Bundesaußenministerin Annalena Baerbock (Grüne) ist am Dienstag zu ihrem ersten Besuch im Golf-Emirat Katar eingetroffen. In der Hauptstadt Doha will sich die Ministerin zunächst mit dem Leiter des Projektbüros der Internationalen Arbeitsorganisation ILO treffen. Vor und während der Fußall-Weltmeisterschaft im vergangenen Jahr hatte die oft schlechte Behandlung der rund 2,6 Millionen ausländischen Arbeitsmigranten in Katar viel internationale Kritik auf sich gezogen. Inzwischen bescheinigt die ILO dem Land Fortschritte bei den Arbeitnehmerrechten.
Baerbocks politische Gespräche mit dem Außenminister und dem Emir von Katar sind für Mittwochvormittag geplant. Dabei soll es auch um die Energiepolitik gehen - Katars Bedeutung als Gaslieferant für Deutschland wächst und wird in den kommenden Jahren noch weiter zunehmen.
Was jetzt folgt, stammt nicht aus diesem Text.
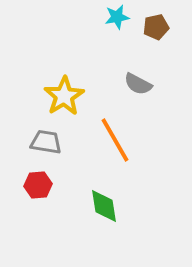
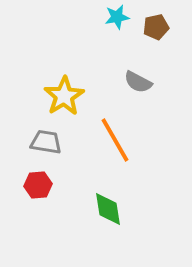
gray semicircle: moved 2 px up
green diamond: moved 4 px right, 3 px down
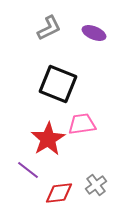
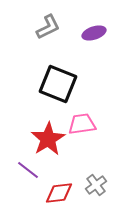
gray L-shape: moved 1 px left, 1 px up
purple ellipse: rotated 40 degrees counterclockwise
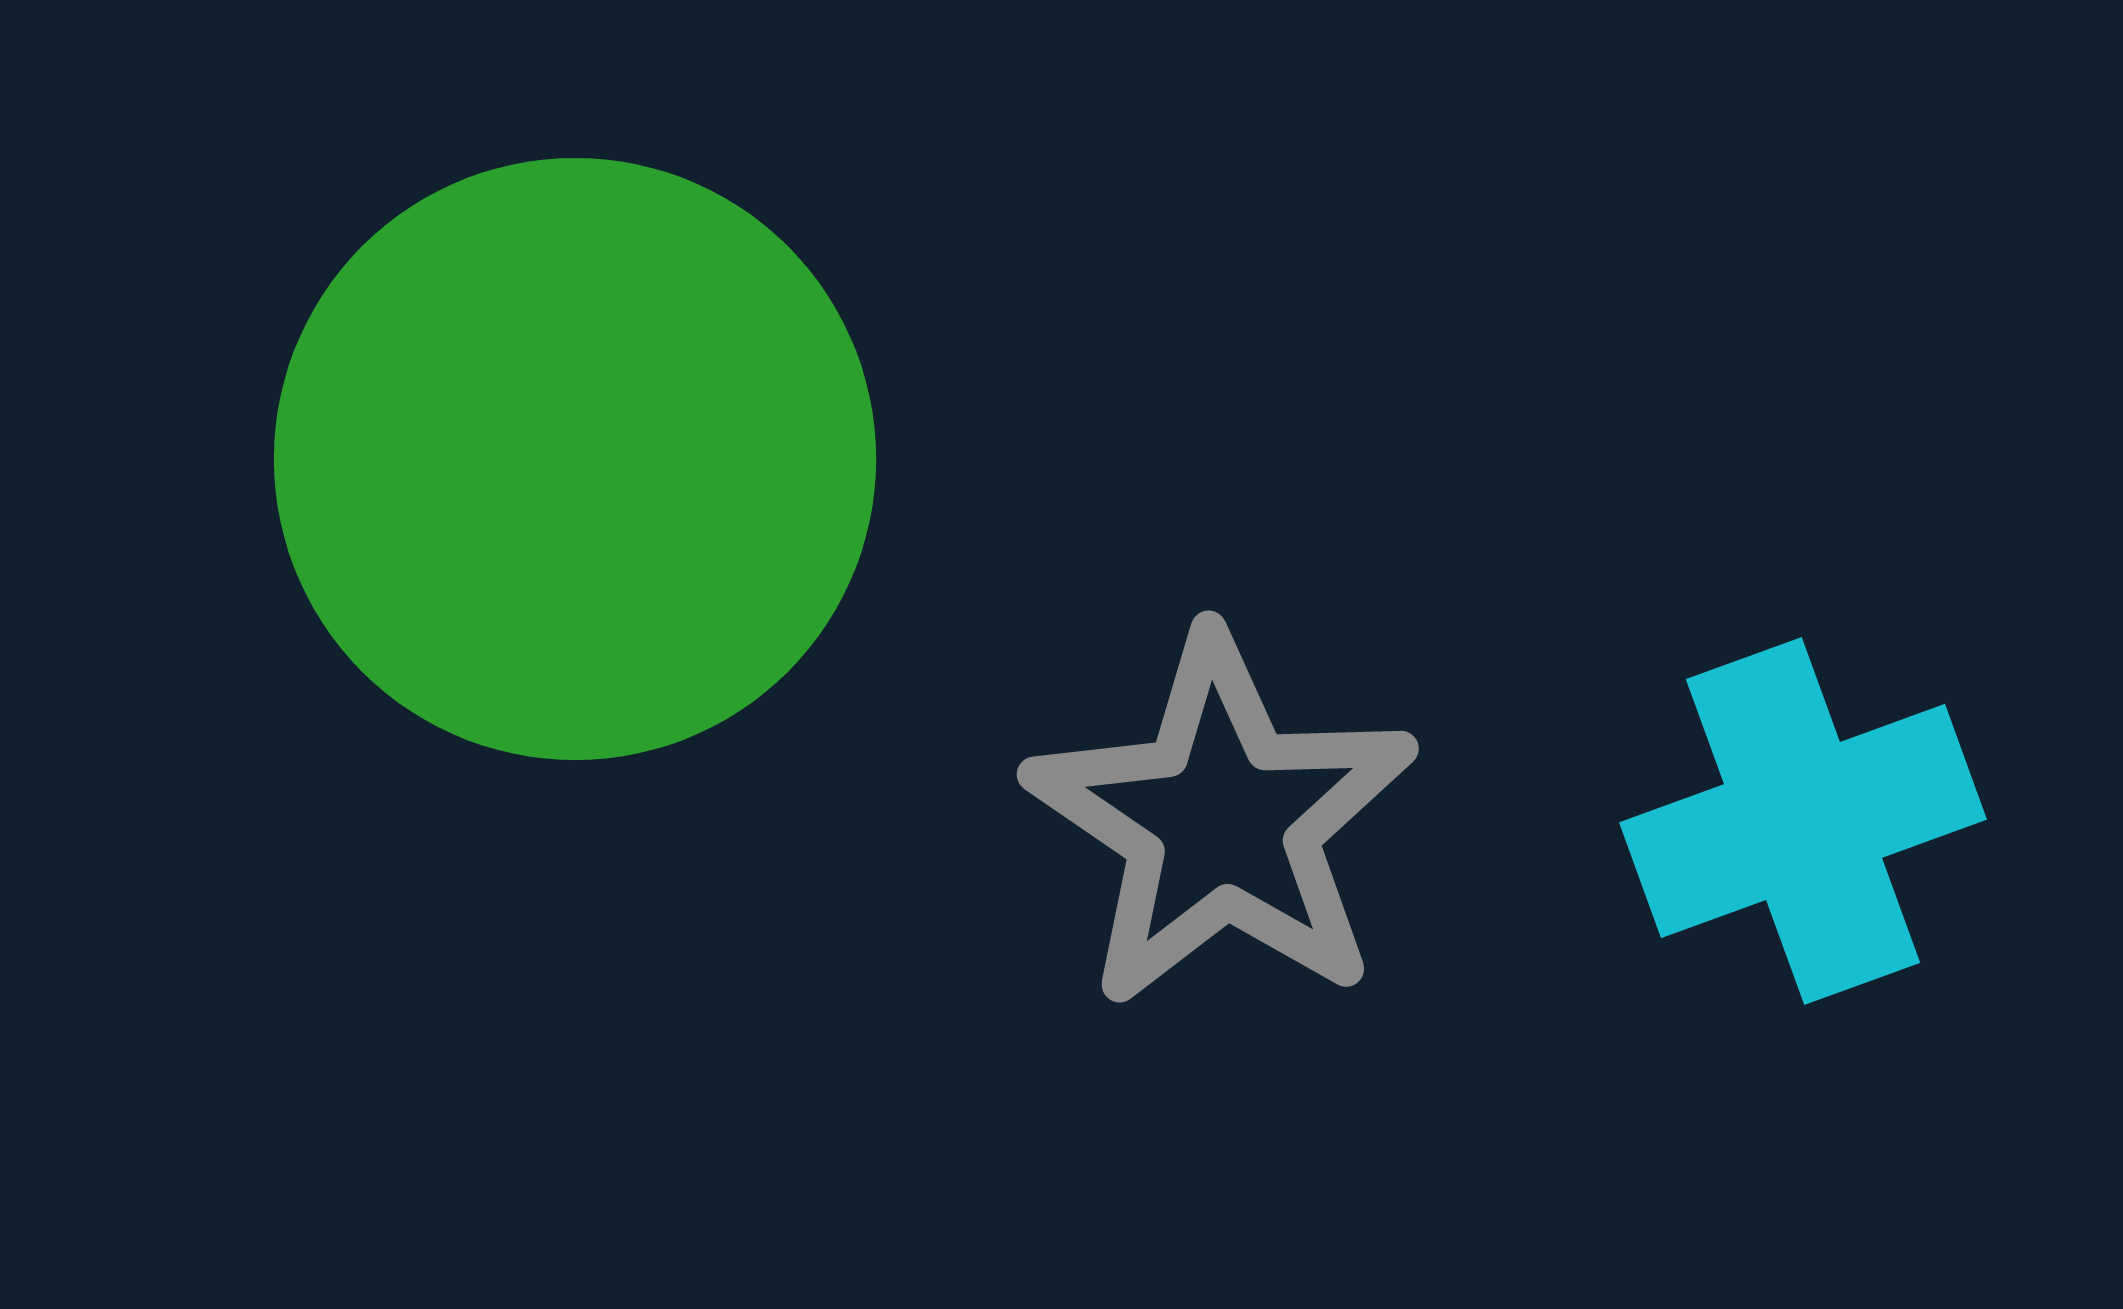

Auch um die Krisenherde der Region - vor allem Jemen und Sudan - und um die Lage in Afghanistan soll es in Doha gehen. Der Kleinstaat Katar betreibt eine engagierte regionale Außenpolitik und gilt als gewichtige diplomatische Kraft. Baerbock traf aus Saudi-Arabien kommend in Katar ein.
Als Gastland der Fußball-WM 2022 war Katar international in die Kritik geraten. Arbeitnehmerorganisationen und Menschenrechtsaktivisten bemängelten schwere Rechtsverstöße in dem Emirat, insbesondere bei der Unterdrückung von Frauen und sexueller Minderheiten sowie beim Umgang mit Arbeitsmigranten aus Asien und Afrika in den Bereichen Bau, Sicherheit, Gastgewerbe und Hausarbeit.
Angesichts des internationalen Drucks beschloss das WM-Gastgeberland zwischen 2018 und 2021 mehrere Reformen des Arbeitsmarktes, die von der ILO und internationalen Gewerkschaften mit Anerkennung gewürdigt wurden. Im März 2021 wurde ein Mindestlohn von etwa 270 Euro im Monat eingeführt. Zudem werden Arbeitskräfte nun im Sommer vor Außen-Arbeiten in extremer Hitze zur Mittagszeit geschützt. Des weiteren dürfen Wanderarbeiter inzwischen anders als früher den Arbeitgeber ohne dessen Zustimmung wechseln.
Der Fokus richtet sich nun auf die Umsetzung der Reformen. Nichtregierungsorganisationen wie Amnesty International weisen auf Defizite bei der Umsetzung hin. Katar strebt aber offenbar eine weitere Profilierung auf diesem Gebiet an. Der britische "Guardian" berichtete am Dienstag, dass Katars Arbeitsminister Ali bin Said al-Marri den Vorsitz der ILO-Jahreskonferenz im Juni in Genf übernehmen werde.
Deutschland und Katar unterhalten intensive Handelsbeziehungen. Im vergangenen Jahr schlossen beiden Länder einen auf 15 Jahre befristeten Vertrag zur Lieferung von Flüssiggas (LNG) ab: Ab 2026 sollen jedes Jahr bis zu zwei Millionen Tonnen LNG an der deutschen Küste angelandet werden.
Die deutschen Exporte nach Katar betrugen 2020 rund 1,1 Milliarden Euro, die Importe beliefen sich auf rund 300 Millionen Euro. Katar ist einer der größten ausländischen Investoren in Deutschland und unter anderem an Volkswagen, der Deutschen Bank, Siemens und Hapag-Lloyd substanziell beteiligt. Im vergangenen Jahr übernahm Katar zehn Prozent des deutschen Energiekonzerns RWE. Für die kommenden Jahre hat Katar weitere umfangreiche Investitionen in Deutschland angekündigt.